The easiest jobs to find are house or baby/pet sitting opportunities. One way to get these jobs is to put an ad in a neighborhood newsletter/app or ask family friends. These tasks take responsibility and patience, and the pay varies depending on experience.

“I usually work for five to six hours at a time and make good money,” sophomore Maddigan Hodge said.

Another popular job option is working at a recreation center. UScore and Farm League are two in the area. Students who work here can serve at concessions, check-in, or do any other tasks needed. At UScore, shifts are generally four hours, four days a week but are adjustable. This is a potential option for teens who like to watch sports and don’t mind being outside for long periods of time.

“I work at UScore Soccer, and I really do enjoy my job. It’s super laid back, but also productive at the same time,” senior Natalie Myers said.

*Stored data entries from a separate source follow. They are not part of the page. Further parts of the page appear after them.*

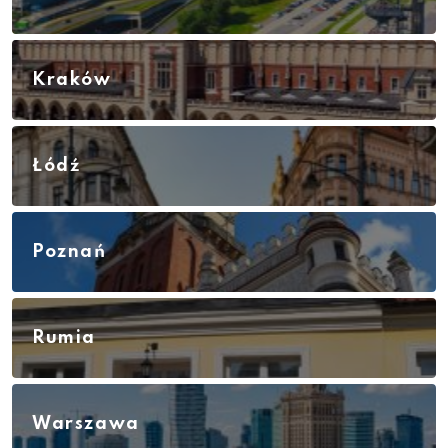
Kraków
Łódź
Poznań
Rumia
Warszawa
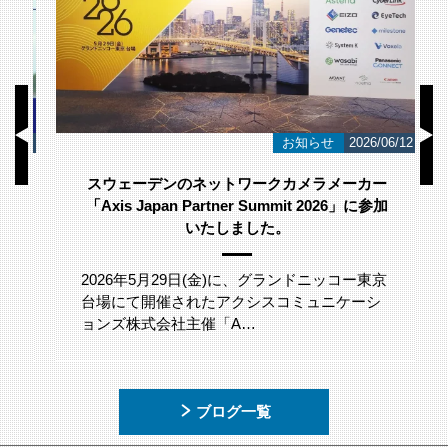
/23
お知らせ
2026/06/12
スウェーデンのネットワークカメラメーカー
「Axis Japan Partner Summit 2026」に参加
いたしました。
2026年5月29日(金)に、グランドニッコー東京
台場にて開催されたアクシスコミュニケーシ
ョンズ株式会社主催「A…
ブログ一覧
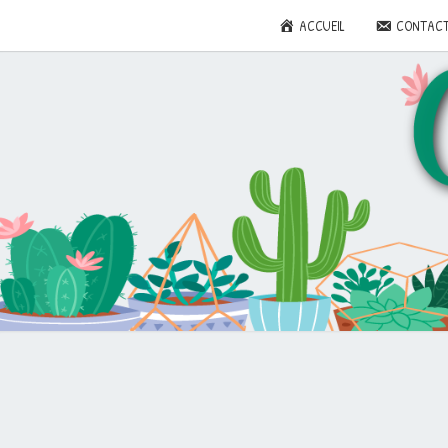
ACCUEIL
CONTAC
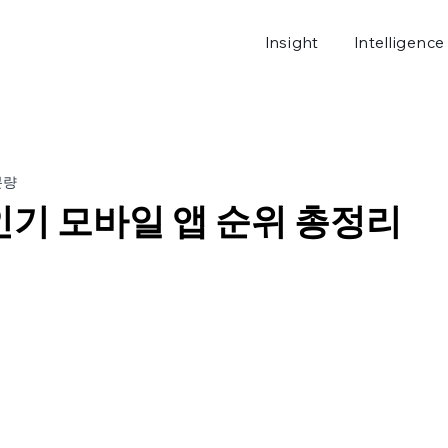
Insight
Intelligence
로그
분량
인기 모바일 앱 순위 총정리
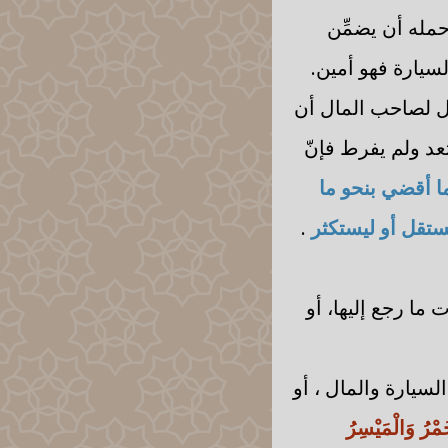
مله أن يضمِّن
سيارة فهو أمين.
حل لصاحب المال أن
عد ولم يفرط فإنّ
ا أقضي بنحو ما
يستقل أو ليستكثر
.
 ما رجع إليها، أو
السيارة والمال ، أو
ْخَمْرُ وَالْمَيْسِرُ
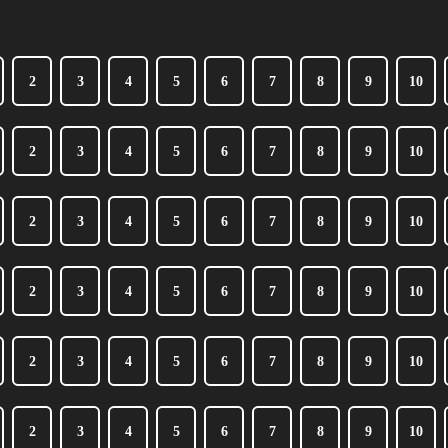
2
3
4
5
6
7
8
9
10
2
3
4
5
6
7
8
9
10
2
3
4
5
6
7
8
9
10
2
3
4
5
6
7
8
9
10
2
3
4
5
6
7
8
9
10
2
3
4
5
6
7
8
9
10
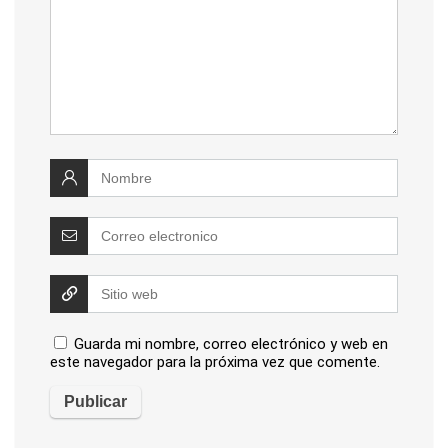
Guarda mi nombre, correo electrónico y web en
este navegador para la próxima vez que comente.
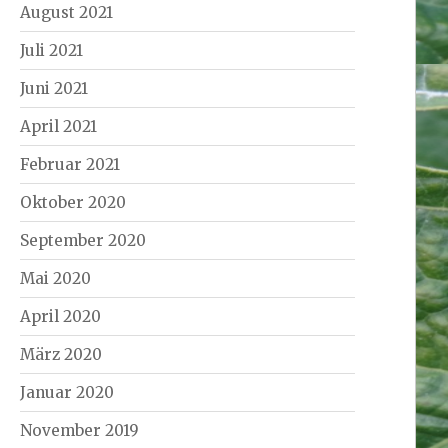
August 2021
Juli 2021
Juni 2021
April 2021
Februar 2021
Oktober 2020
September 2020
Mai 2020
April 2020
März 2020
Januar 2020
November 2019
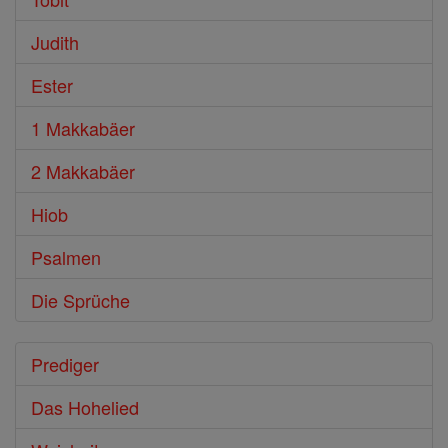
Judith
Ester
1 Makkabäer
2 Makkabäer
Hiob
Psalmen
Die Sprüche
Prediger
Das Hohelied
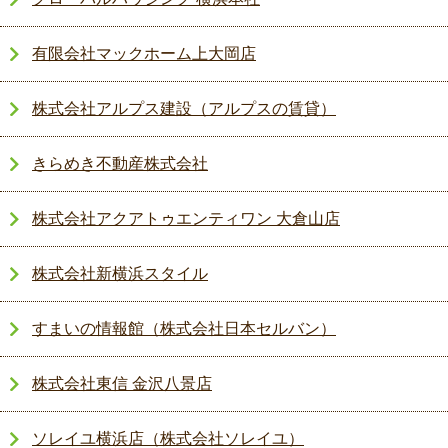
有限会社マックホーム上大岡店
株式会社アルプス建設（アルプスの賃貸）
きらめき不動産株式会社
株式会社アクアトゥエンティワン 大倉山店
株式会社新横浜スタイル
すまいの情報館（株式会社日本セルバン）
株式会社東信 金沢八景店
ソレイユ横浜店（株式会社ソレイユ）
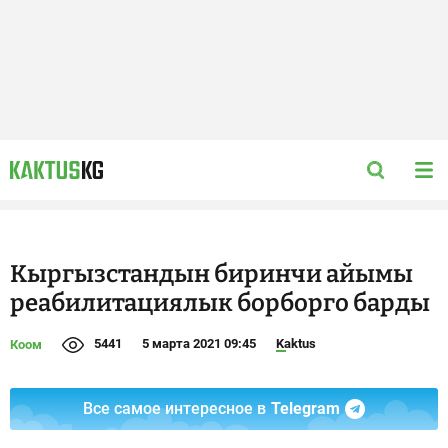
Кыргызстандын биринчи айымы
реабилитациялык борборго барды
5441
5 марта 2021 09:45
Kaktus
Коом
Все самое интересное в
Telegram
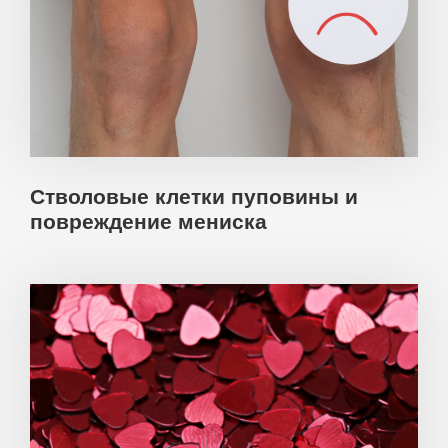
Стволовые клетки пуповины и
повреждение мениска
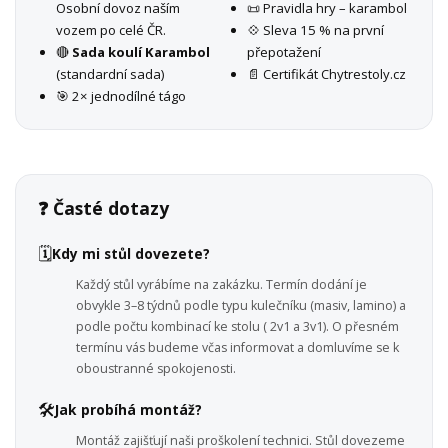
Osobní dovoz naším
📜 Pravidla hry – karambol
vozem po celé ČR.
💠 Sleva 15 % na první
🔴
Sada koulí Karambol
přepotažení
(standardní sada)
📄 Certifikát Chytrestoly.cz
🎯 2× jednodílné tágo
❓ Časté dotazy
🗓️
Kdy mi stůl dovezete?
Každý stůl vyrábíme na zakázku. Termín dodání je
obvykle 3–8 týdnů podle typu kulečníku (masiv, lamino) a
podle počtu kombinací ke stolu ( 2v1 a 3v1). O přesném
termínu vás budeme včas informovat a domluvíme se k
oboustranné spokojenosti.
🛠️
Jak probíhá montáž?
Montáž zajišťují naši proškolení technici. Stůl dovezeme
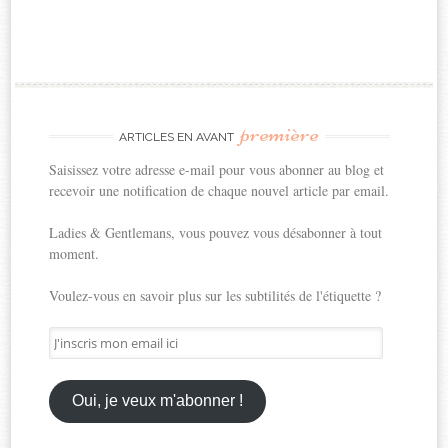
première
ARTICLES EN AVANT
Saisissez votre adresse e-mail pour vous abonner au blog et
recevoir une notification de chaque nouvel article par email.
Ladies & Gentlemans, vous pouvez vous désabonner à tout
moment.
Voulez-vous en savoir plus sur les subtilités de l'étiquette ?
J'inscris
mon
email
ici
Oui, je veux m'abonner !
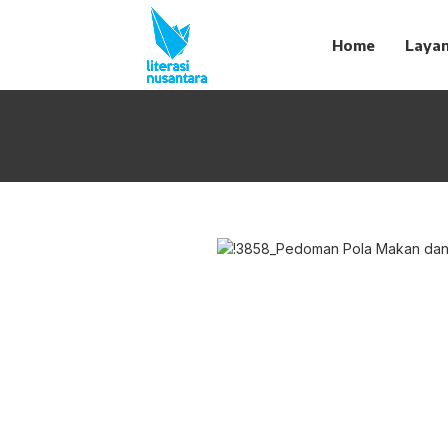
Home
Laya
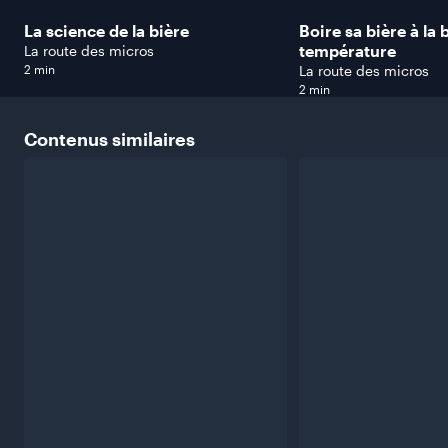
La science de la bière
Boire sa bière à la
température
La route des micros
2 min
La route des micros
2 min
Contenus
similaires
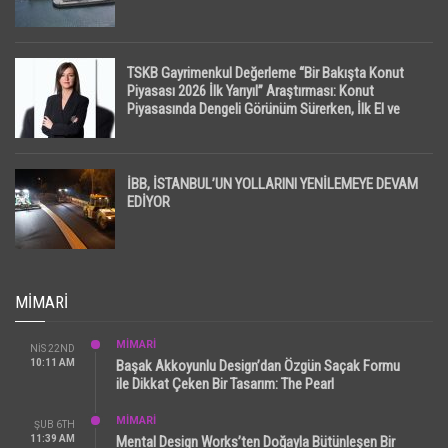
TSKB Gayrimenkul Değerleme “Bir Bakışta Konut
Piyasası 2026 İlk Yarıyıl” Araştırması: Konut
Piyasasında Dengeli Görünüm Sürerken, İlk El ve
İpotekli Satışlarda Sınırlı Toparlanma Dikkat Çekti
İBB, İSTANBUL’UN YOLLARINI YENİLEMEYE DEVAM
EDİYOR
MIMARI
MİMARİ
NIS 22ND
10:11 AM
Başak Akkoyunlu Design’dan Özgün Saçak Formu
ile Dikkat Çeken Bir Tasarım: The Pearl
MİMARİ
ŞUB 6TH
11:39 AM
Mental Design Works’ten Doğayla Bütünleşen Bir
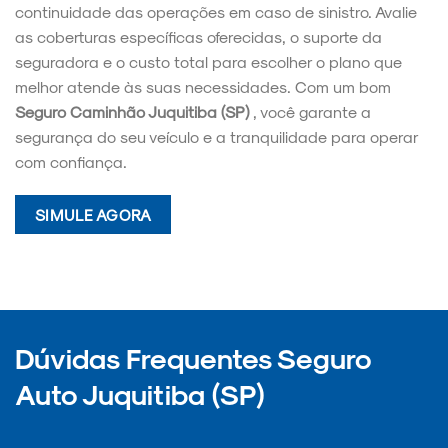
continuidade das operações em caso de sinistro. Avalie
as coberturas específicas oferecidas, o suporte da
seguradora e o custo total para escolher o plano que
melhor atende às suas necessidades. Com um bom
Seguro Caminhão Juquitiba (SP)
, você garante a
segurança do seu veículo e a tranquilidade para operar
com confiança.
SIMULE AGORA
Dúvidas Frequentes Seguro
Auto Juquitiba (SP)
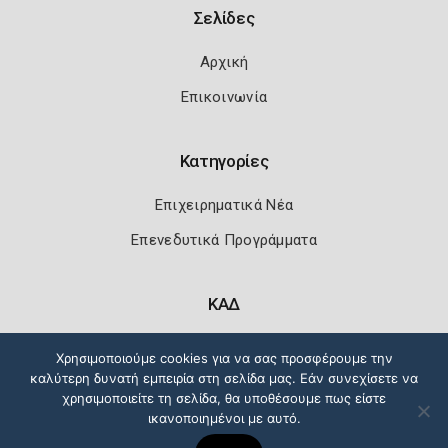
Σελίδες
Αρχική
Επικοινωνία
Κατηγορίες
Επιχειρηματικά Νέα
Επενεδυτικά Προγράμματα
ΚΑΔ
Κωδικοί Αριθμοί Δραστηριότητας
Χρησιμοποιούμε cookies για να σας προσφέρουμε την
καλύτερη δυνατή εμπειρία στη σελίδα μας. Εάν συνεχίσετε να
χρησιμοποιείτε τη σελίδα, θα υποθέσουμε πως είστε
ικανοποιημένοι με αυτό.
Πολιτική Ασφάλειας
Όροι Χρήσης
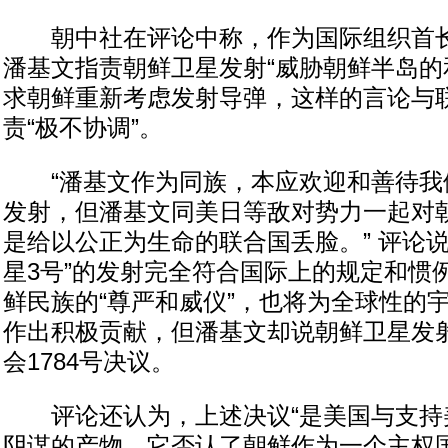
朝中社在评论中称，作为国际组织首长
潘基文指责朝鲜卫星发射“威胁朝鲜半岛的
求朝鲜重新考虑发射导弹，这样的言论与
责“极不协调”。
“潘基文作为同族，本应欢迎和善待我
发射，但潘基文同美日等敌对势力一起对
是给以公正为生命的联合国丢脸。” 评论
星3号”的发射完全符合国际上的规定和惯
鲜民族的“尊严和威仪”，也将为全球性的
作出积极贡献，但潘基文却说朝鲜卫星发
会1784号决议。
评论还认为，上述决议“是美国与支持
阴谋的产物，它否认了朝鲜作为一个主权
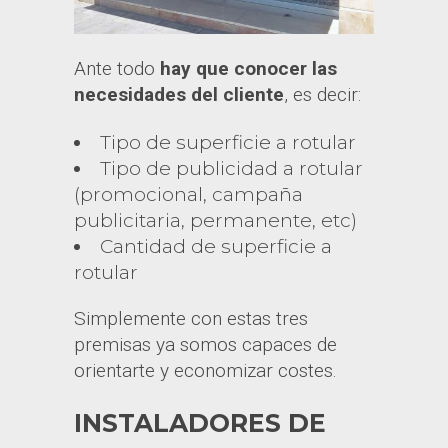
Ante todo
hay que conocer las
necesidades del cliente
, es decir:
Tipo de superficie a rotular
Tipo de publicidad a rotular
(promocional, campaña
publicitaria, permanente, etc)
Cantidad de superficie a
rotular
Simplemente con estas tres
premisas ya somos capaces de
orientarte y economizar costes.
INSTALADORES DE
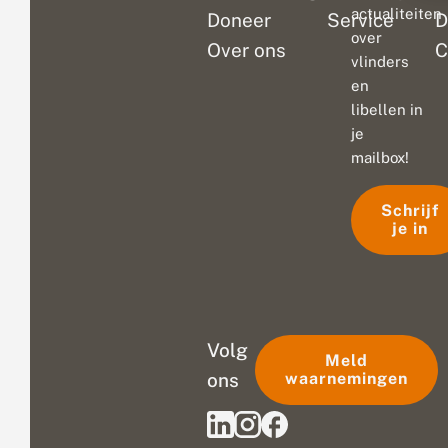
actualiteiten
Doneer
Service
D
over
Over ons
C
vlinders
en
libellen in
je
mailbox!
Schrijf
je in
Volg
Meld
ons
waarnemingen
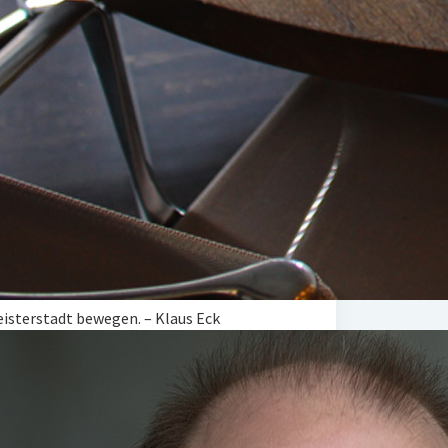
Geisterstadt bewegen. – Klaus Eck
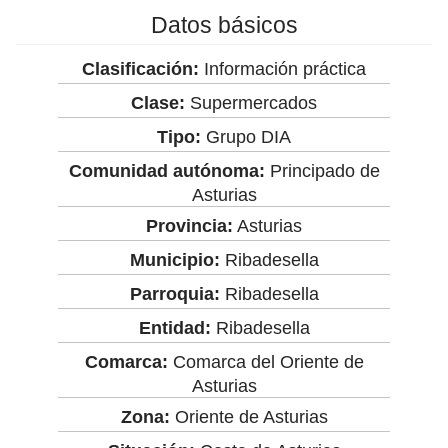
Datos básicos
Clasificación:
Información práctica
Clase:
Supermercados
Tipo:
Grupo DIA
Comunidad autónoma:
Principado de
Asturias
Provincia:
Asturias
Municipio:
Ribadesella
Parroquia:
Ribadesella
Entidad:
Ribadesella
Comarca:
Comarca del Oriente de
Asturias
Zona:
Oriente de Asturias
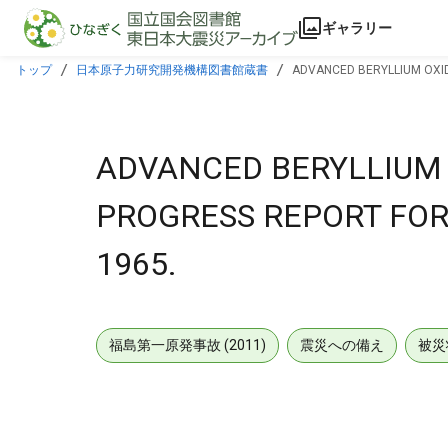
本文に飛ぶ
ギャラリー
トップ
日本原子力研究開発機構図書館蔵書
ADVANCED BERYLLIUM OXID
ADVANCED BERYLLIUM 
PROGRESS REPORT FOR
1965.
福島第一原発事故 (2011)
震災への備え
被災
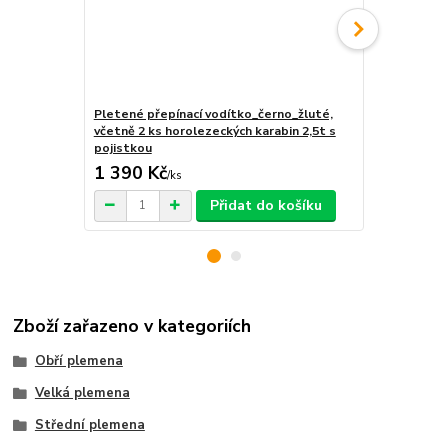
Pletené přepínací vodítko_černo_žluté,
Pletené pře
včetně 2 ks horolezeckých karabin 2,5t s
včetně 2 ks 
pojistkou
1 390 Kč
1 190 Kč
/
ks
Přidat do košíku
Zboží zařazeno v kategoriích
Obří plemena
Velká plemena
Střední plemena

Another classic summer job is lifeguarding. However, lifeguarding does take a lot of responsibility and training. They have to be ready to take action and potentially save lives at all times. Many neighborhoods have pools so teenagers can always be close to home. Workers have to be 15, so this is a great option for teens who can’t drive yet.

“I enjoy my job,” sophomore James Martinez said. “I get to lifeguard with my friends and I can set my availability for when I can work so I usually get pretty good hours throughout the summer.”

Some students go above and beyond to create their own jobs. Sophomore Natalia Vazquez has her own baking company where she makes many treats, including her specialty macarons. Freelance photographer senior Daniel Alvarez-Fedyaev made it all the way to the NFL last summer shooting seven on seven tournaments.

“I enjoyed my summer job because it reflects my creativity and I get to have fun working with professional athletes,” Alvarez-Fedyaev said. “My advice to people looking for summer jobs is to have a dead set goal to find a job and work towards establishing a clear business plan to market yourself to potential clients/businesses.”

Starting a small business gives one total creative liberty and ownership. If someone is not as creative but wants to grow a personal business, things like power washing, dog walking, and yard work are other options.